See also: https://en.wikipedia.org/wiki/Typewise
+---------+---------------+-----------+-------------------------------------+
| Digraph | Frequency (%) | Adjacent? | Pair on Keyboard |
+---------+---------------+-----------+-------------------------------------+
| TH | 1.52 | Yes | T is right of H |
| HE | 1.28 | No | Separated by O and [Space] |
| IN | 0.94 | Yes | I is top-left of N |
| ER | 0.94 | Yes | E is below R |
| AN | 0.82 | No | A is bottom-center; N is top-right |
| RE | 0.68 | Yes | R is above E |
| ND | 0.63 | No | N is top-right; D is bottom-right |
| AT | 0.59 | No | Separated by [Space] and S |
| ON | 0.57 | No | Separated by H and T |
| NT | 0.56 | Yes | N is top-right of T |
| HA | 0.56 | No | Separated by [Space] |
| ES | 0.56 | No | Separated by [Space] |
| ST | 0.55 | Yes | S is below T |
| EN | 0.55 | No | N/E are on opposite sides |
| ED | 0.53 | No | E is center-left; D is bottom-right |
| TO | 0.52 | No | Separated by H |
| IT | 0.50 | Yes | I is above T |
| OU | 0.50 | Yes | O is below U |
| EA | 0.47 | Yes | E is top-left of A |
| HI | 0.46 | Yes | H is below-left of I |
| IS | 0.46 | No | Separated by T |
| OR | 0.43 | Yes | O is below R |
| TI | 0.34 | Yes | T is below I |
| AS | 0.33 | Yes | A is below-left of S |
| TE | 0.27 | No | Separated by H and [Space] |
| ET | 0.19 | No | Separated by H and [Space] |
| NG | 0.18 | Yes | N is above G |
| OF | 0.16 | Yes | O is below F |
| AL | 0.09 | Yes | A is right of L |
| DE | 0.09 | No | E/D are distant |
+---------+---------------+-----------+-------------------------------------+I agree that distance is not a great metric.

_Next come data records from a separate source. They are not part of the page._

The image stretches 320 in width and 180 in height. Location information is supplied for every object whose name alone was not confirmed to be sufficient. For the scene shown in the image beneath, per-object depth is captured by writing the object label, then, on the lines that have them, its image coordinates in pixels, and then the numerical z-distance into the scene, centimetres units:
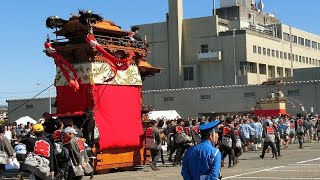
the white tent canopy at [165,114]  4423
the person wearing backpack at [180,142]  2141
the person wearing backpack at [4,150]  1409
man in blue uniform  721
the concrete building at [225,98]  6072
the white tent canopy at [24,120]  3839
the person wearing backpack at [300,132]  2995
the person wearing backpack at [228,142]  2022
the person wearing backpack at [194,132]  2081
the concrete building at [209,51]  7644
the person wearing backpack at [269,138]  2295
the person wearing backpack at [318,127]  3535
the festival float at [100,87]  1911
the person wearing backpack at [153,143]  1968
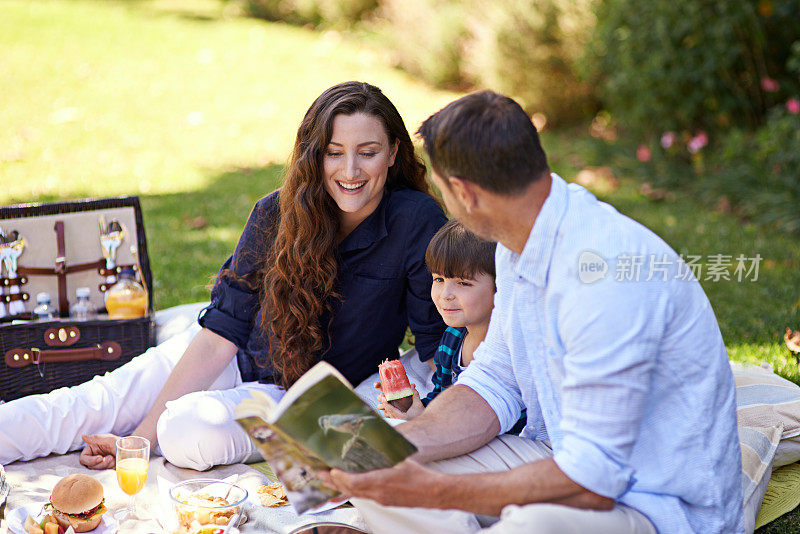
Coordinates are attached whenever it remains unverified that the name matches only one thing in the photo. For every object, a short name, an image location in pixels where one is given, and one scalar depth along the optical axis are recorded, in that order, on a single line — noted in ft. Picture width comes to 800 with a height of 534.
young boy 10.61
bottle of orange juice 13.74
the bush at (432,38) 38.17
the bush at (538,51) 32.07
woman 11.06
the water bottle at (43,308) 13.48
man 6.84
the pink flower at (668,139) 26.61
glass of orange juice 9.66
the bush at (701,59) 24.34
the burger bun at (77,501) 9.26
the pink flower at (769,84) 24.18
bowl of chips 9.48
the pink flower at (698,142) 25.88
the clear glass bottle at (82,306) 13.80
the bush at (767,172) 21.89
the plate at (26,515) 9.34
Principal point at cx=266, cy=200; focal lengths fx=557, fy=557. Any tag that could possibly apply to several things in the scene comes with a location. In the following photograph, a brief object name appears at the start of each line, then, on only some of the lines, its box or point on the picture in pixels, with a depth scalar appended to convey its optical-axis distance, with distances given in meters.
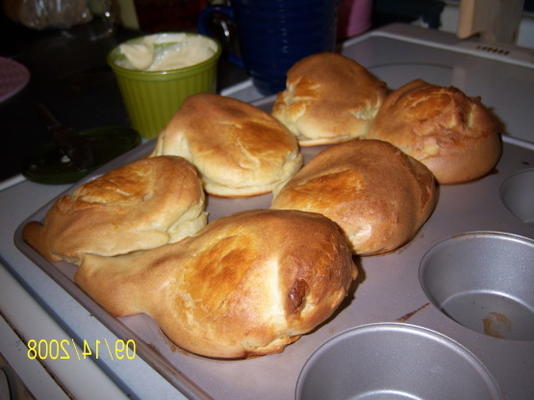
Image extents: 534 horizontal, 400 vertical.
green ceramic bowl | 0.41
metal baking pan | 0.25
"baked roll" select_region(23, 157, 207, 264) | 0.29
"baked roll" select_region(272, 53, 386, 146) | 0.37
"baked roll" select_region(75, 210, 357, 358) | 0.24
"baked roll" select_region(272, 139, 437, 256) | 0.29
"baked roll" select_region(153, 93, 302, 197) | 0.33
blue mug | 0.42
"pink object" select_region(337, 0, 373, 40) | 0.59
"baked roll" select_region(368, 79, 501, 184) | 0.33
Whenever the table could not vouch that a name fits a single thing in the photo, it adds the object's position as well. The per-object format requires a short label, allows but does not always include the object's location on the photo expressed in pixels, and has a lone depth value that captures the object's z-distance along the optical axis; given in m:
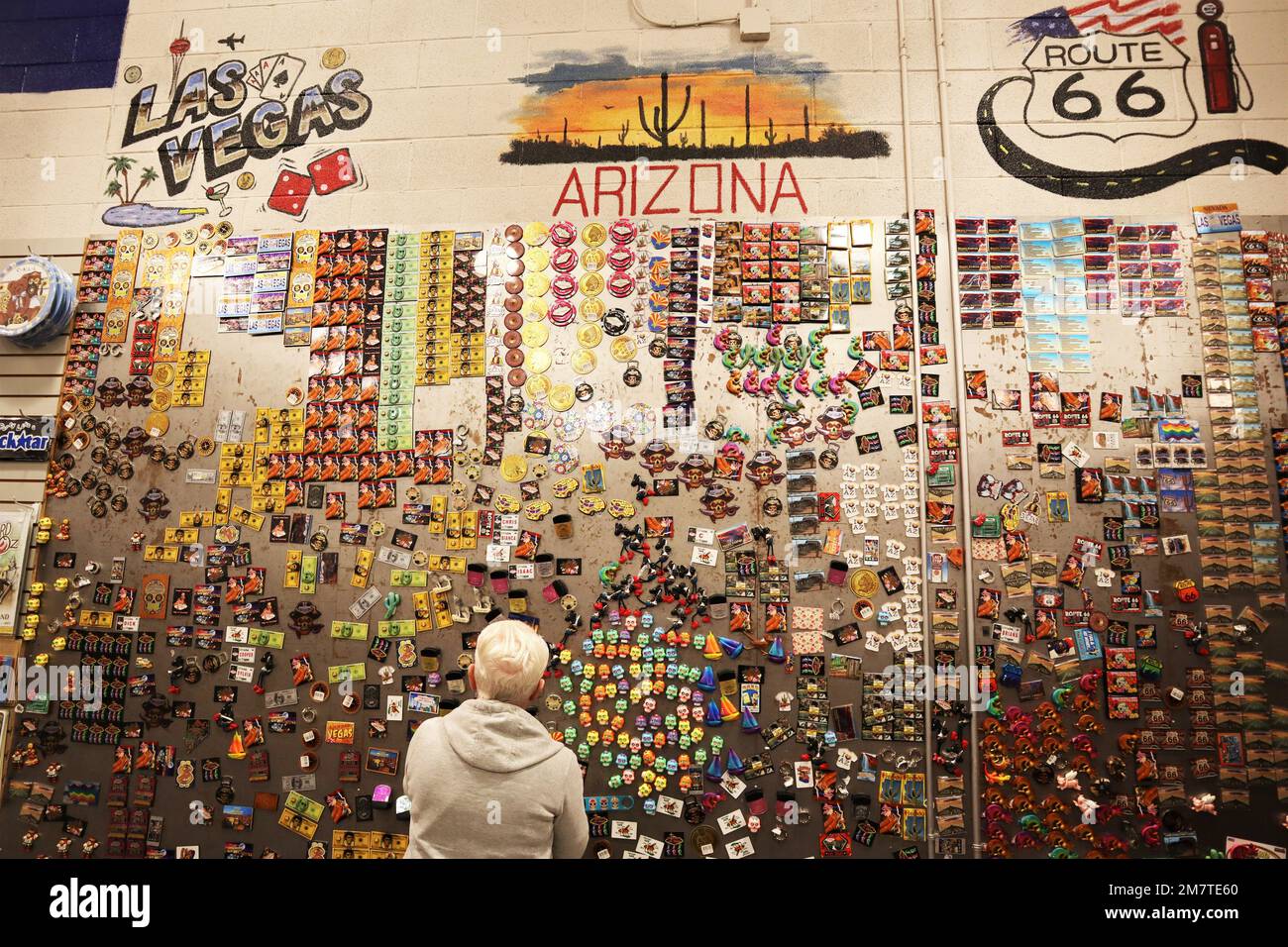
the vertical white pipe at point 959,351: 3.30
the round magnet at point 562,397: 3.66
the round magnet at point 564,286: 3.75
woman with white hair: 1.97
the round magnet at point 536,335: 3.72
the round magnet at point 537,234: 3.80
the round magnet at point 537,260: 3.78
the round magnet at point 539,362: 3.70
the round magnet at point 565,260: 3.77
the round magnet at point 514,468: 3.63
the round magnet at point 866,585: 3.45
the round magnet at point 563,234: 3.79
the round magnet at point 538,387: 3.68
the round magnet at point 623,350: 3.68
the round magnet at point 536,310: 3.75
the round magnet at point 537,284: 3.76
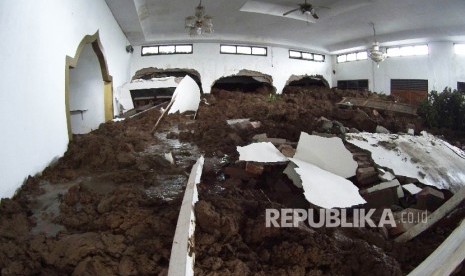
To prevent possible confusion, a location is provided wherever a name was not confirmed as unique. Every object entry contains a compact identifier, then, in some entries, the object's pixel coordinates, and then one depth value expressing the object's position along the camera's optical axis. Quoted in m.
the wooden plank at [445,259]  1.32
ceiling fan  6.71
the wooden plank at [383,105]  6.92
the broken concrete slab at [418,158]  2.81
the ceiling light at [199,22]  6.56
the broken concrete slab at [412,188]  2.49
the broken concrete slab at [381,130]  4.27
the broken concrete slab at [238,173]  2.74
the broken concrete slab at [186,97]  6.68
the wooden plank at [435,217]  1.87
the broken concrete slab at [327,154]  2.70
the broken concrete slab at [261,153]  2.77
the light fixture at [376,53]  9.26
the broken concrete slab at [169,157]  3.39
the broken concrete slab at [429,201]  2.25
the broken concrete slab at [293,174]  2.44
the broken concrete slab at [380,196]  2.35
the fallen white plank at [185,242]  1.32
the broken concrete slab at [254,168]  2.71
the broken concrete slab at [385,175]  2.63
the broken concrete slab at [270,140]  3.38
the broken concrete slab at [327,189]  2.10
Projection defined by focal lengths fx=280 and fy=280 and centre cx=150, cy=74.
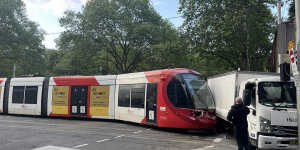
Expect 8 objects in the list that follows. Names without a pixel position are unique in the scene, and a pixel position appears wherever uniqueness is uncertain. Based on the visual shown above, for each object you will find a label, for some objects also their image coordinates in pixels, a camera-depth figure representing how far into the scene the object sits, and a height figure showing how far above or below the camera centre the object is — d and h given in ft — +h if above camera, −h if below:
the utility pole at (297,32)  22.90 +4.77
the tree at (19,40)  110.42 +19.72
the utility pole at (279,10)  64.31 +18.10
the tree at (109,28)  99.30 +21.52
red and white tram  38.78 -1.73
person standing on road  23.91 -2.93
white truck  23.72 -2.02
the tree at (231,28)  71.10 +16.07
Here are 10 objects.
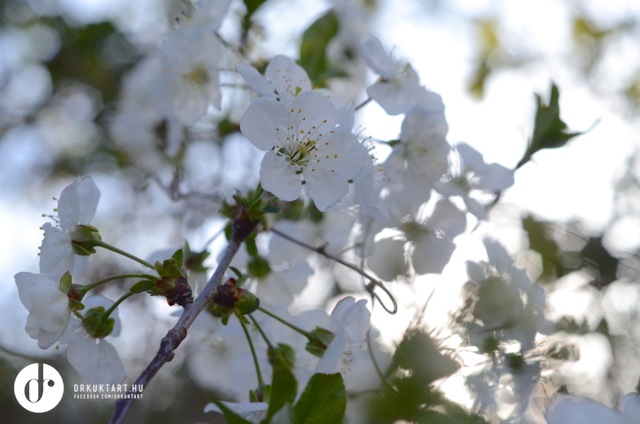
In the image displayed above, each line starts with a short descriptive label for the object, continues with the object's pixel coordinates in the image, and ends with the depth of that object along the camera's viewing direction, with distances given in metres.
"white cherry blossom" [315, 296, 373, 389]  0.38
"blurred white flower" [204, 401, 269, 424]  0.37
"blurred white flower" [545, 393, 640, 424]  0.33
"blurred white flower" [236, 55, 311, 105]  0.38
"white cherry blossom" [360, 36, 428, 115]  0.41
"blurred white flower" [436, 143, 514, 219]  0.42
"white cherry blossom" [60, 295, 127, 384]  0.38
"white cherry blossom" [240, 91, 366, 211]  0.38
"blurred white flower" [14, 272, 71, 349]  0.37
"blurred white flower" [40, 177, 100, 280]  0.38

The maximum travel distance on a smartphone screen is already tiny. I'd say the best metric is accuracy or lack of amibiguity, something like average confidence level that any given swipe means a particular word and not another. (This is assuming swipe-based word entry, which I much prefer to anything tap-based.)
> distance travelled is the wrong (or an incomplete) metric.
Indeed, most of these keyboard algorithms use only plausible useful metrics and only plausible real text (like, how many designs account for the fact that you make typos and need to correct them, is backspace location accounted for? What about symbols?)